Otherwise, his full-time job is to retain relevance, to ensure that he has a plentiful supply of the oxygen that a high-profile exile needs: PR. I was, I am sure, his umpteenth media engagement of the day. He still finds himself on magazine covers. On slow days he is easy TV time. He had just guested on ESPNcricinfo's popular #politeenquiries and was about to spend a day with the Cricketer, watching an IPL game. A book is due out soon and it will be explosive, of course. He is still embedded in cricket administration; IPL franchise owners are in touch, as are, clearly, several board officials (that is how he manages to leak documents nobody in the ICC wants leaked).

"I gotta do a Steve Jobs. Simple as that. He went out of Apple, came back to make it bigger, and that is what it is"

On Twitter he posts pictures from major sports events he is at, like the much-hyped boxing bout between Carl Froch and George Groves in May. ("What a knockout it was! Eighth round, you see it? What a punch!

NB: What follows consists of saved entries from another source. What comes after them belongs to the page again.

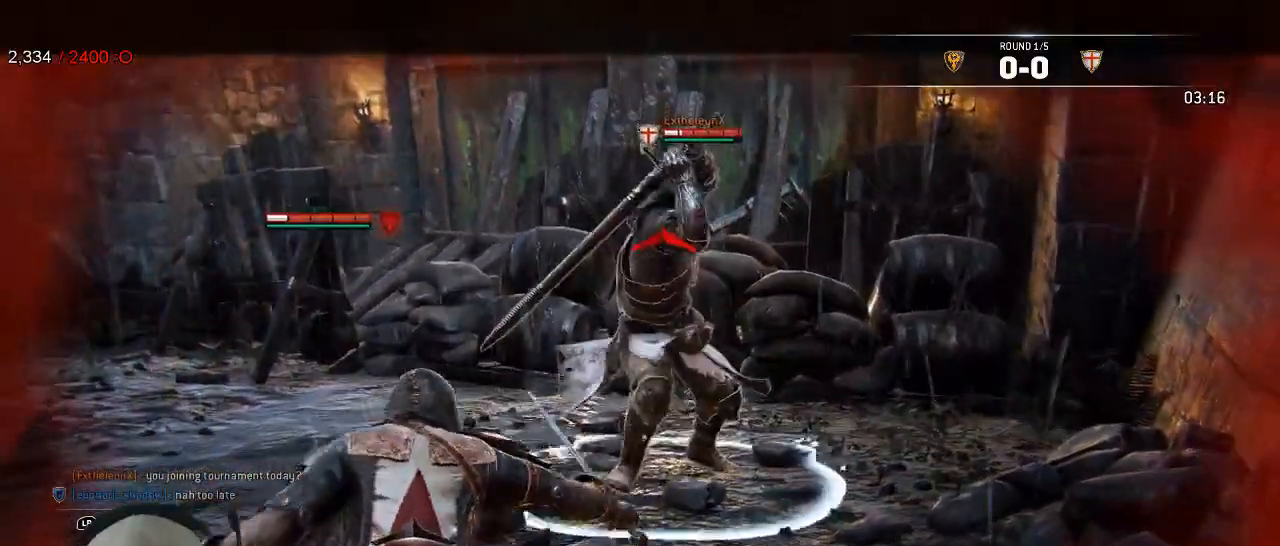
{"dt_ms": 500, "buttons": ["L2", "R3"], "left_stick": "down-left", "right_stick": "up", "events": [[17, "right_stick", "up"]]}
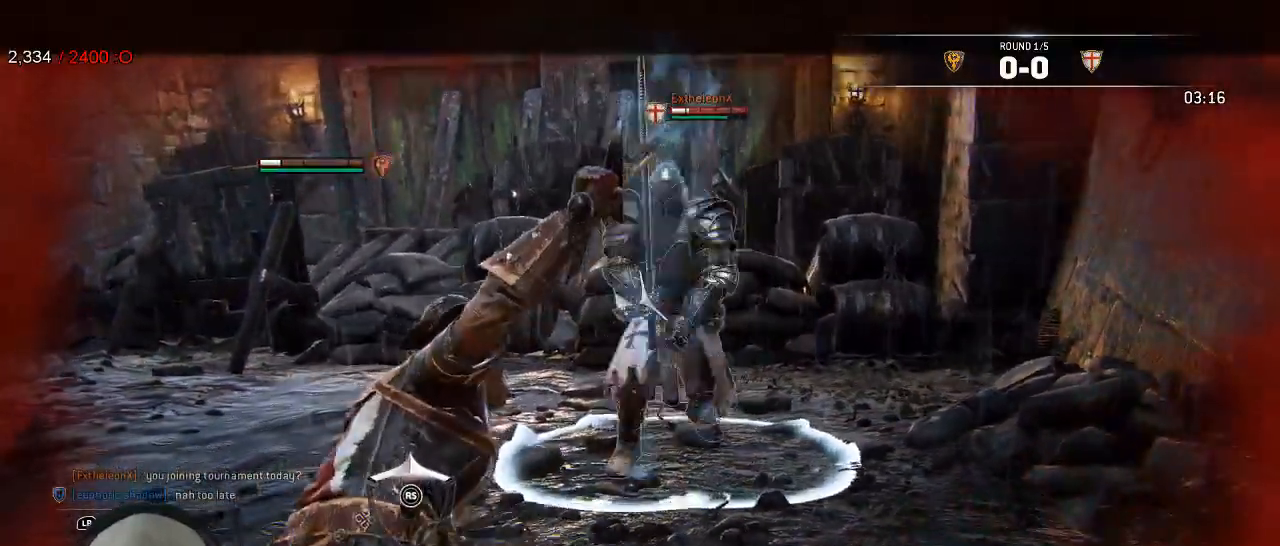
{"dt_ms": 500, "buttons": ["L2"], "left_stick": "left", "right_stick": "left", "events": [[83, "R3", "up"], [133, "left_stick", "left"], [150, "right_stick", "center"], [250, "right_stick", "left"]]}
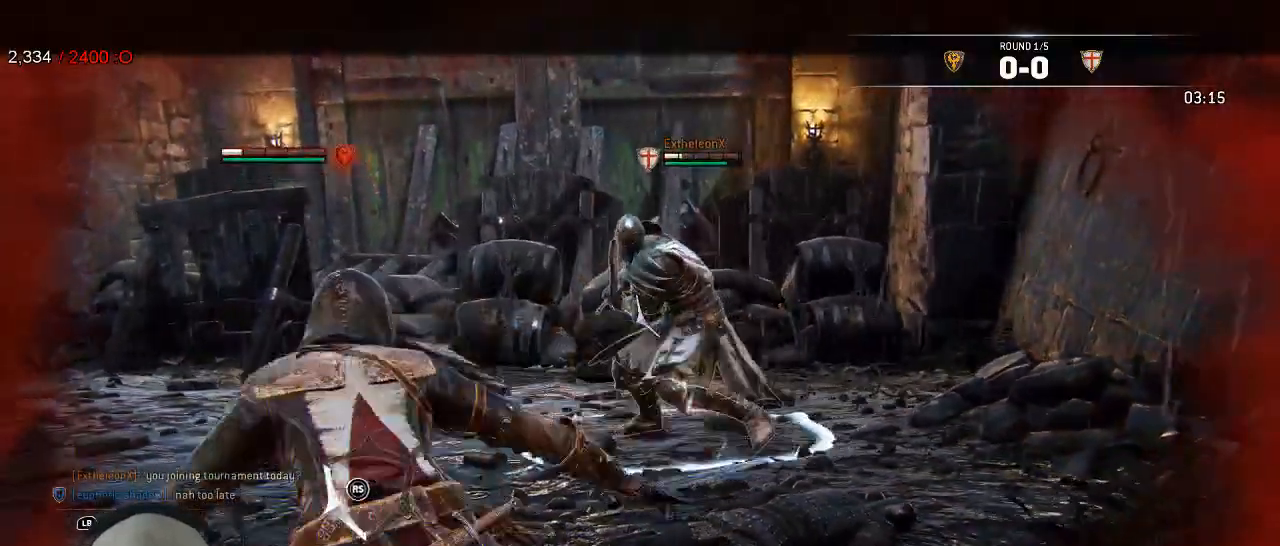
{"dt_ms": 500, "buttons": ["L2"], "left_stick": "up-left", "right_stick": "right", "events": [[267, "left_stick", "up-left"], [283, "right_stick", "center"], [333, "right_stick", "right"]]}
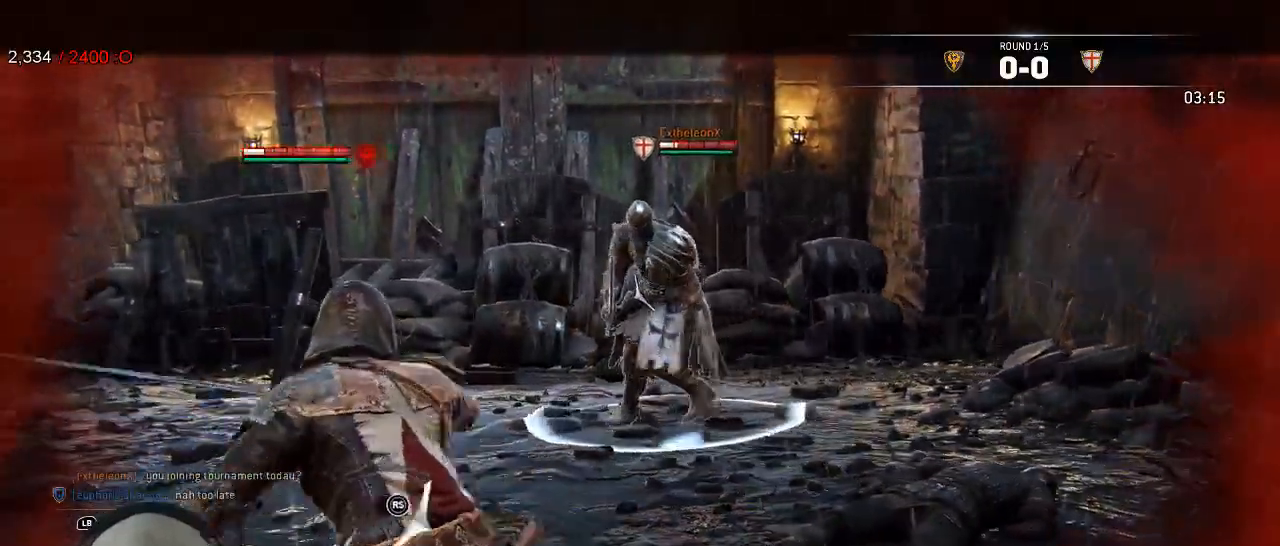
{"dt_ms": 500, "buttons": ["L2"], "left_stick": "up-right", "right_stick": "center", "events": [[17, "left_stick", "up"], [100, "right_stick", "center"], [500, "left_stick", "up-right"]]}
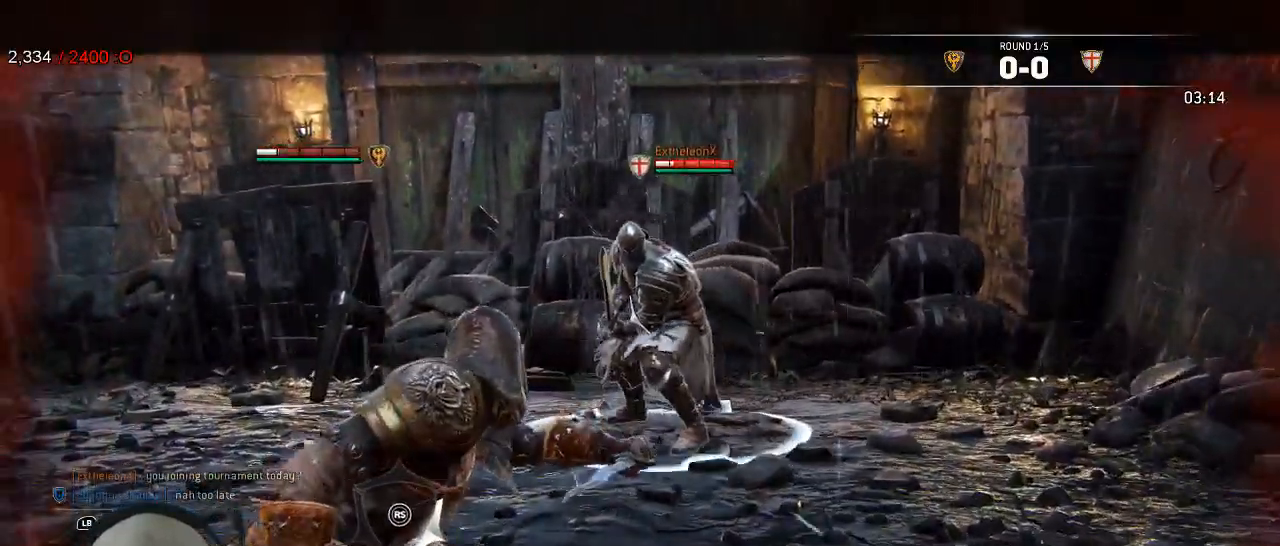
{"dt_ms": 500, "buttons": ["L2", "R3"], "left_stick": "down-left", "right_stick": "left", "events": [[333, "left_stick", "down-right"], [383, "right_stick", "left"], [433, "left_stick", "down-left"], [483, "R3", "down"]]}
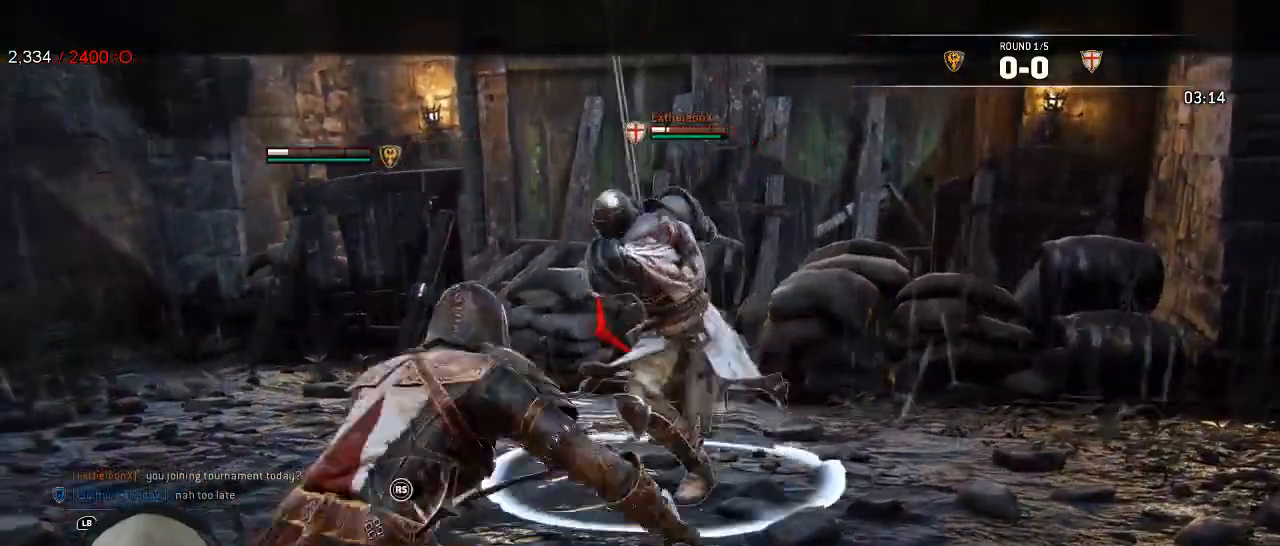
{"dt_ms": 500, "buttons": ["L2"], "left_stick": "down-left", "right_stick": "up-right", "events": [[333, "R3", "up"], [367, "right_stick", "up-right"]]}
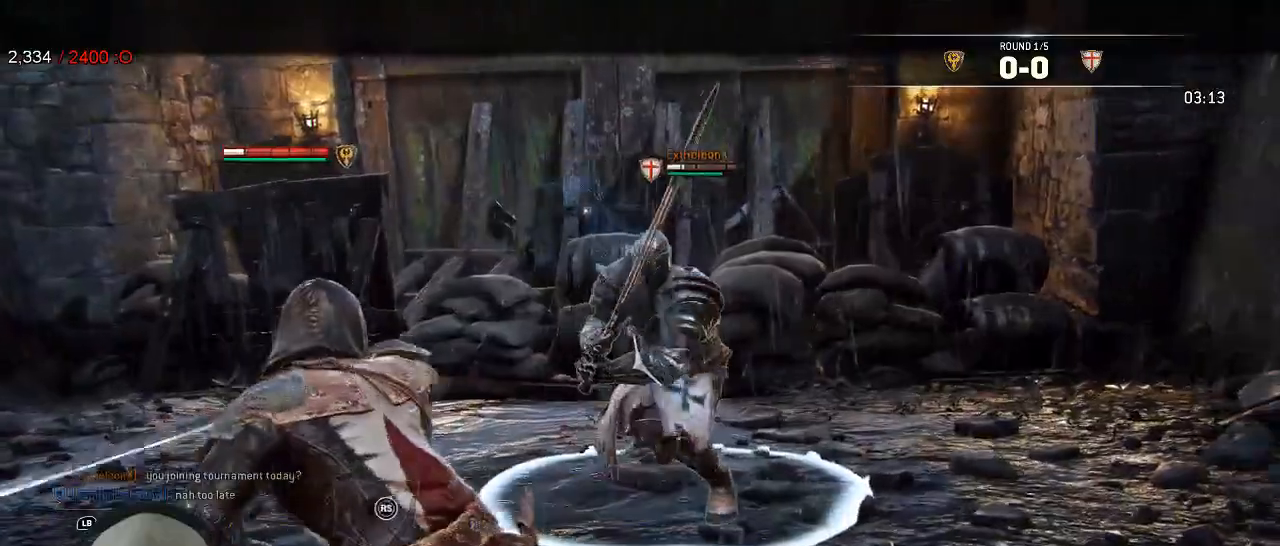
{"dt_ms": 500, "buttons": ["L2"], "left_stick": "down-right", "right_stick": "center", "events": [[200, "right_stick", "center"], [433, "left_stick", "down-right"]]}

What a punch, that punch... that punch.") He turned a particularly interesting portion of the discussion, about the leadership styles that have influenced him, into a bout of casual first-name dropping of Bernie and Peter (Ecclestone and Ueberroth, the head of Formula One and a former commissioner of Major League Baseball respectively). All this is to say, Modi still matters.

Nagraj asked him as politely as he could an impolite question: why is any of this profile-maintenance important to anyone? Briefly the scene became awkward. "Why is it important for you?" Modi snapped back, and his response was not a response but Don King hype. "Because I'm probably gonna break some story about it the next day. I do it for a particular reason because I'll probably break some story about it sooner or later. It is as a teaser, everything is a teaser. Or I'm just enjoying the game and that's it."

Is Modi relevant still? Well, for whatever it is worth he is still the only figure of any significance fighting Srinivasan and the Big Three. If you think a countering force to those powers is necessary, then you believe in his relevance. Does it matter that it says more about the depths to which cricket administration has sunk that it can be occasionally outmanoeuvred by a man in London on Twitter? And that it has turned Modi, of all people, into an anti-establishment, whistle-blowing renegade?

This is why it is a Pakistani kind of exile. London has long been the preferred haunt for the country's exiled politicians. They have all luxuriated there, before returning to find themselves still relevant in Pakistan. It feels right and only mildly surprising to discover that Shaukat Aziz, a former Pakistan prime minister, has a house across the road (you can see it from Modi's window). Aziz is not exactly in exile right now, but let's just say he's not likely to be garlanded and welcomed back by any Pakistani government anytime soon. Modi attended the India-Pakistan Champions Trophy match last year with him. They are, he boasted, best friends.